Sivil Toplum Örgütü Olarak Sendikalar

Kapsam

Sendikalar işçi sınıfının ekonomik örgütleri

Üyelerinin hak ve çıkarları

Demokrasinin sınırlarını geliştirme

Sendika, serbest girişim düzeni içinde, karşı koyma, sömürüyü önleme ve emeğin toplumun olanaklarından adil ölçüler içinde yararlanmasını sağlama amaçlı sınıfsal bir örgüt olarak ifade edilmektedir.

Türkiye'de Sendikacılığın Gelişimi ve Nitelikleri

Osmanlı Dönemi

Türkiye’de sendikal örgütlenme, II. Meşrutiyet’in ilan edildiği 1908 yılında patlak veren “Temmuz Grevleri” adıyla bilinen grevlerle canlanmaya başlamıştır. İlk sendikalar 1909’da yürürlüğe giren Dernekler Yasası çerçevesinde kurulmuştur. Sendikal faaliyetlerle ilgili ilk yasal düzenleme bu grevler sonrası 1909 yılında çıkarılan “Tatil -i Eşgal Kanunu” adı altında çıkarılan kanundur. Bu yasal düzenleme işçi hak ve özgürlüklerinin resmî bir hâle getirilmesi açısından dönüm noktası olmuştur.

Osmanlı İmparatorluğu’nda sendikalarla ve grevlerle ilgili ilk yasal düzenleme II. Meşrutiyet sonrasında yapılmış, bunun sonrasında bazı yazarlara göre ekonomik, bazılarına göre hem ekonomik hem antiemperyalist grevler başlamıştır. İmparatorlukta 1872 –1908 yılları arasında 46 grev yapılmışken 1908 yılının iki aylık döneminde grev sayısı 50’nin üzerine çıkmış, grev hareketleri önemli sanayi merkezlerinin yanı sıra ülkenin tüm bölgelerini etkisi altına almıştır. Genel olarak grevler gıda, demiryolu, tramvay, denizyolu taşımacılığı, dokuma, metal maden, yapı gibi imparatorluğun önemli iş kollarını etkilemiştir.

Cumhuriyet Dönemi

Türkiye’de 1923 –1946 yılları arasında ekonomik, siyasi, hukuki ve sosyal koşullar sendikaların gelişmesi için gerekli ortamın ortaya çıkmasını engellemiştir.

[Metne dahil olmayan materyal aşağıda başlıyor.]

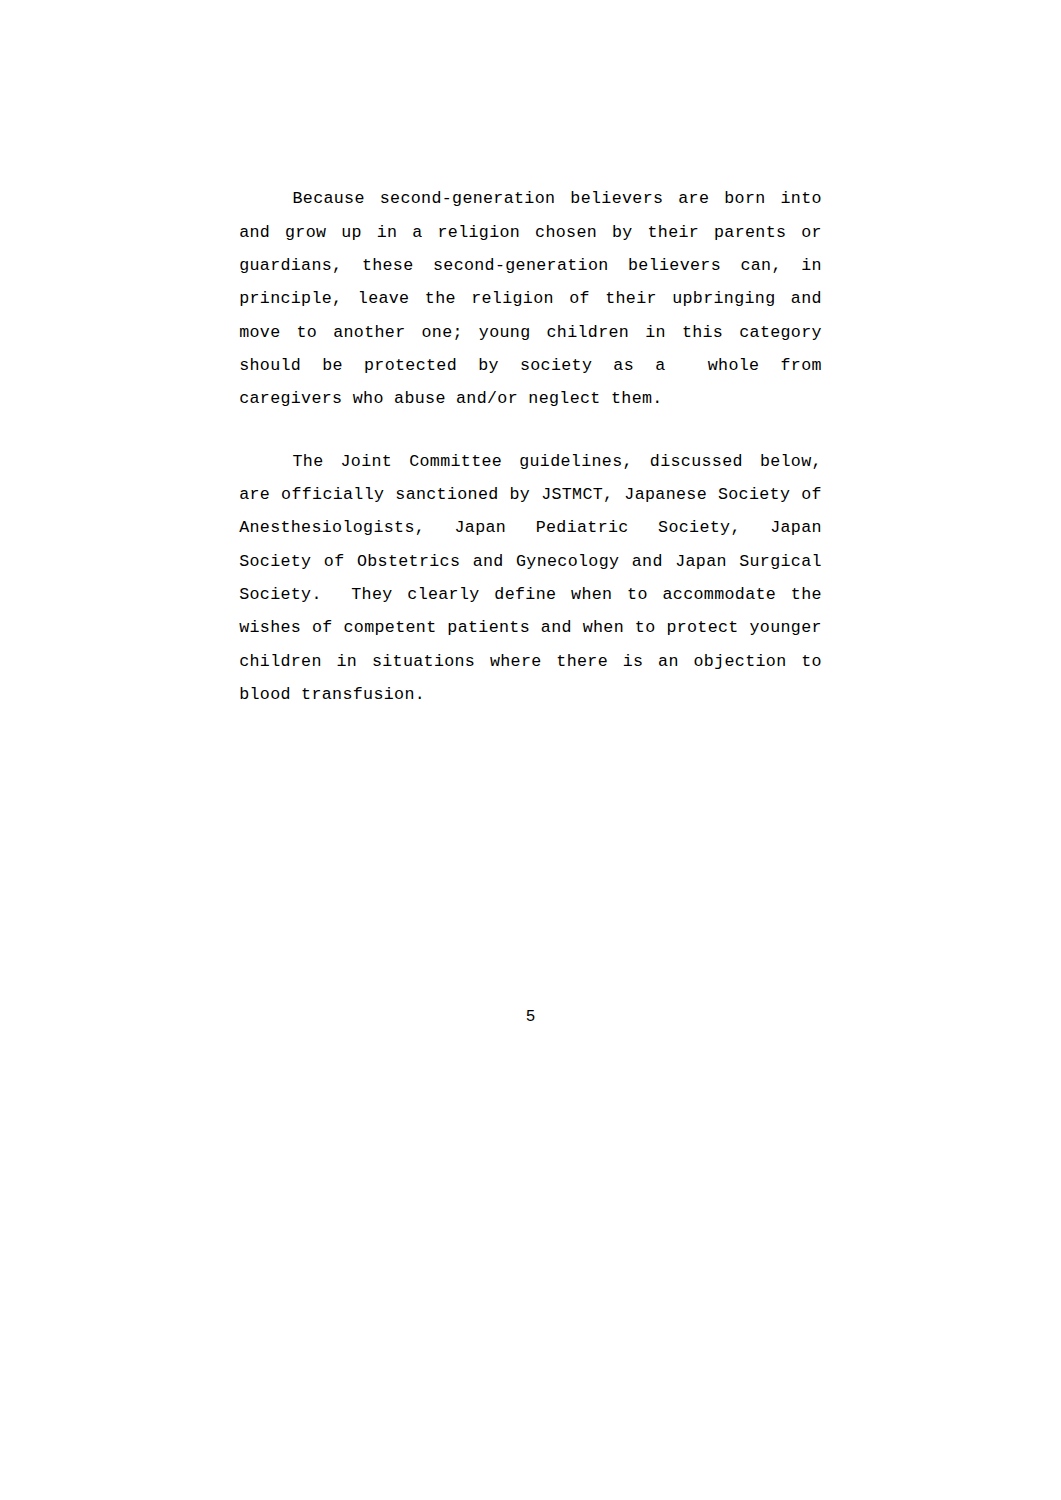Because second-generation believers are born into and grow up in a religion chosen by their parents or guardians, these second-generation believers can, in principle, leave the religion of their upbringing and move to another one; young children in this category should be protected by society as a whole from caregivers who abuse and/or neglect them.
The Joint Committee guidelines, discussed below, are officially sanctioned by JSTMCT, Japanese Society of Anesthesiologists, Japan Pediatric Society, Japan Society of Obstetrics and Gynecology and Japan Surgical Society. They clearly define when to accommodate the wishes of competent patients and when to protect younger children in situations where there is an objection to blood transfusion.
5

1924 yılında yürürlüğe giren Anayasa ile dernek kurma hakkı tanınmıştır. Kendilerine özgü birer dernek olan işçi sendikalarının kurulması için herhangi bir hukuki engel kalmamıştır. Ancak işçilerin bölünmüşlüğü ve hükümetin milli kalkınma, ekonomik toparlanma hedefleri sendikal hareketlerin engellerle karşılaşmasına neden olmuştur. Kısacası 1924 Anayasası, cemiyet kurma hakkı tanımış olmasına rağmen, 1909 Tatil -i Eşgal Kanunu, 1925 Takrir -i Sükûn Kanunu, 1926 Ceza Kanunu ve 1845 sayılı Polis Nizamnamesi’nin 12. maddesi baskıcı hükümler getirerek, grevleri ve işçilerin tüm hak arayış hareketlerini özellikle 1925 sonrasında yasal olmaktan çıkarmıştır.

1924 Anayasası ile dernek kurma hakkı

1947’de 5018 sayılı İşçi ve İşveren Sendikaları ve Sendika Birlikleri Hakkında Kanun

1963’te 274 sayılı Sendikalar Kanunu

1963’te 275 sayılı Toplu İş Sözleşmesi Grev ve Lokavt Kanunu

Sendikalar Kanunu

1983 yılında, 274 ve 275 sayılı kanunların yerine 2821 sayılı Sendikalar Kanunu ve 2822 sayılı Toplu İş Sözleşmesi Grev ve Lokavt Kanunu yürürlüğe girmiştir. 2821 sayılı Sendikalar Kanunu, 1947’de çıkan 5018 sayılı İşçi ve İşveren Sendikaları ve Sendika Birlikleri Hakkındaki Kanun ile 1983’te çıkan 274 sayılı Sendikalar Kanunu’nun ardından çıkan üçüncü sendika kanunudur.

Türkiye'de Sendikalar

Konfederasyon değişik iş kollarında en az beş sendikanın bir araya gelmesi suretiyle meydana getirdikleri tüzel kişiliğe sahip üst kuruluşlara denilmektedir. Bugün Türkiye'de işçi sendikalarını temsil eden şu konfederasyonlardan bahsedilebiliriz:

35 üye sendikası ile TÜRK -İŞ (Türkiye İşçi Sendikaları Konfederasyonu)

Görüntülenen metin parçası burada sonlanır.